A colleague and friend wrote this great piece for Health Management Technology : The Problem with Problem Lists in which he reviews the history of the problem list (now over 40 years old!) and while
While their value in patient care has been demonstrated in countless studies, physicians have historically adopted them with much less enthusiasm than one would expect.
They are not as prevalent or pervasive as you might expect. IN fact this was subject to an extensive discussion on a list serv and I made the point here that managing these expanding list of problems can be a significant challenge for any system. It tends to be easy to add problems but as Davide points out
While patients’ diseases, symptoms and risk factors evolve and change, the corresponding items on the electronic problem list tend to age rapidly and may soon become irrelevant or even inaccurate. For example, a certain symptom may have disappeared, or an initial diagnosis may have been further defined, making the initial description too generic to guide actual care. Additionally, as multiple specialists engage with a patient, they focus on problems that are both different and overlapping. While each provider contributes to the problem lists (from different perspectives), patient data rapidly becomes repetitive or redundant, rendering the electronic problem list less useful
As one of the commentators pointed out clearly defining what should be captured and documented int he problem list is a god place to start and supplementing that by cleaning up old information (archiving old details, problems and information that perhaps was relevant but has now either been over taken by events (OBE) or was relevant for a specific episode of care but is now not.

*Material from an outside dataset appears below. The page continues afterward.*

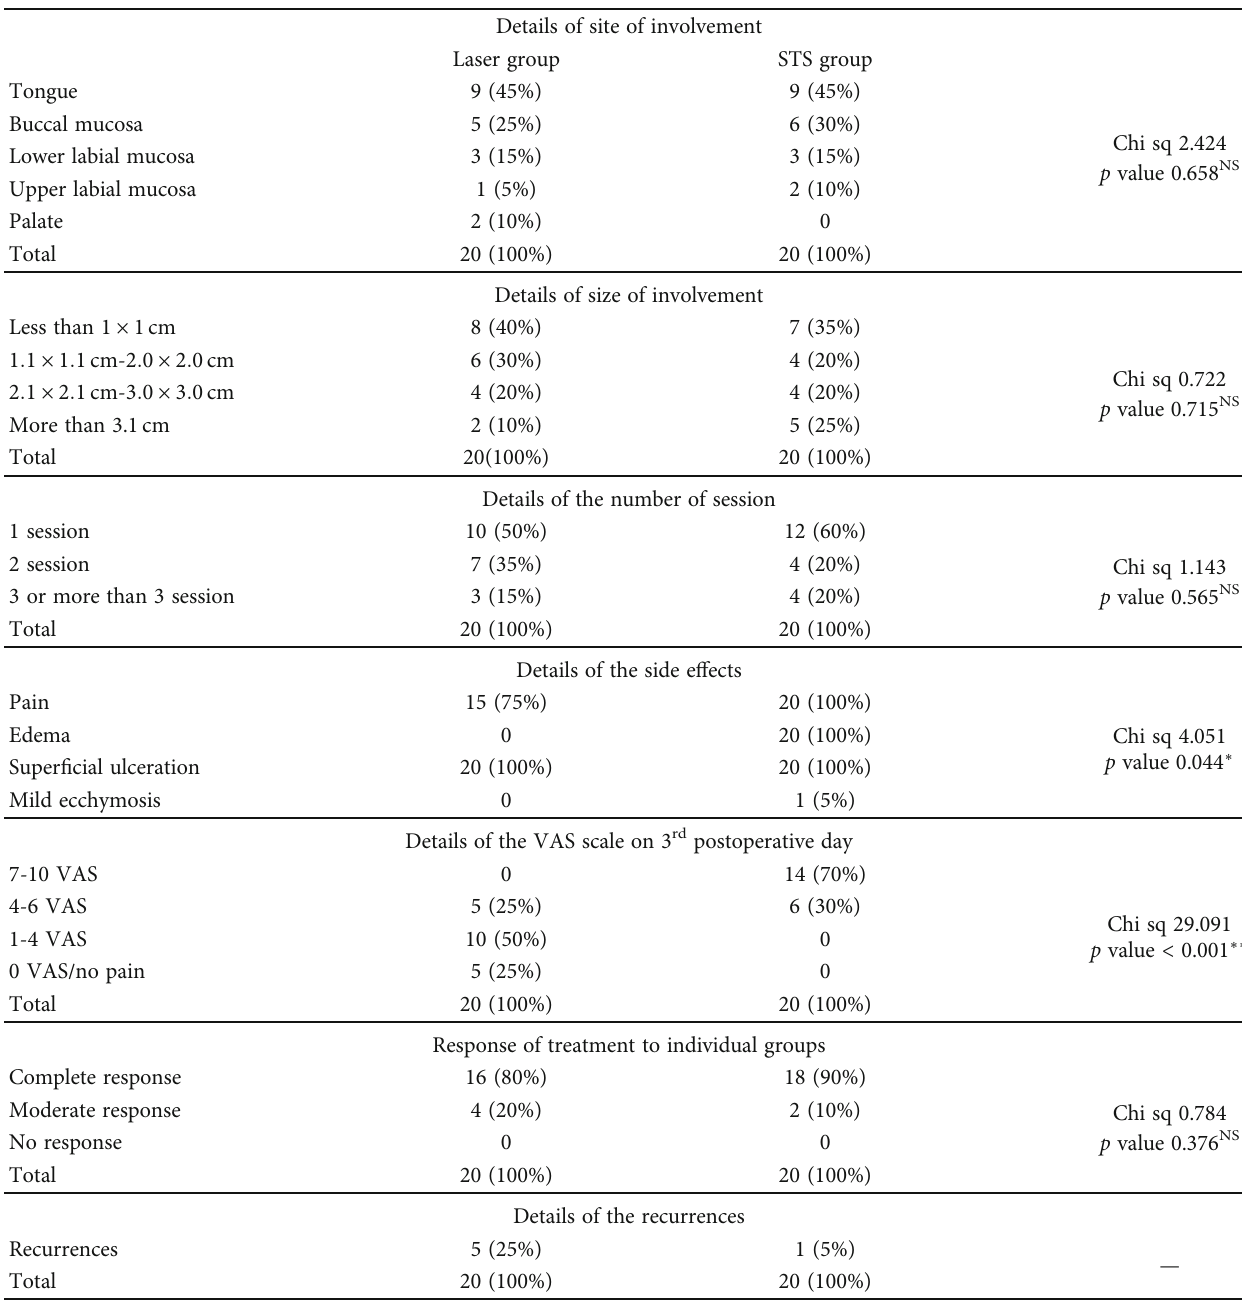
Table 2: Details of comparison between diode laser and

But capturing the latest information from the range of inputs remains a challenge and facilitating narrative based documentation
to preserve detailed and expressive descriptions of patients and their stories and are commonly accepted as the best way to capture and arrange the informational background on which effective diagnostic reasoning is based.

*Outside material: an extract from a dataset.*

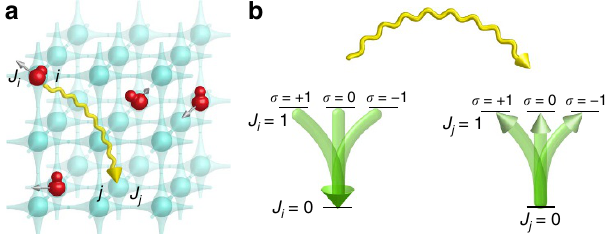
Figure 1 | Weyl quasiparticles in 3D dipolar arrays. ( a ) Schematics of the 3D lattice potential that traps an array of dipolar particles. The lattice is deep enough to pin the particles, most of which are prepared in the J ¼ 0 ground state (blue spheres). Only a few particles are excited to the J ¼ 1 states. Dipolar interactions between the J ¼ 0 and J ¼ 1 states give raise to Weyl excitations. ( b ) Schematics of dipole mediated interactions: an excited J ¼ 1 state of one particle can be transferred to another particle in the J ¼ 0 state by dipole–dipole interactions (virtual photon exchange is shown with a yellow wiggly line). Three types of allowed processes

Is preferred by many but unfortunately
The final output of such systems is a textual clinical note.
Technology is now starting to address this problem by providing tools that analyze the content of the narrative, understanding the underlying clinical description and intent of the physician.
Consider this sentence: “The otitis media for which the patient was seen last month appears to be fully resolved.” CLU automatically and reliably assesses that the “otitis media” is “resolved” and thus should be removed from the list of current problems. Today, this action would require manual editing of the data. However, with CLU this happens automatically, with the physician confirming the deletion.
Thereby bridging the clinical divide between the physicians desire and need to document the full clinical condition in narrative form capturing all nuanced detail of the patient's history and the need to automatically extract clinical data and facilitate the integration of structured semantically interoperable data directly into the EMR.
Timely innovation given the major push towards electronic medical records as part of the governments incentives in ARRA and HITECH and relevant in any clinical setting where narrative remains the key data captured.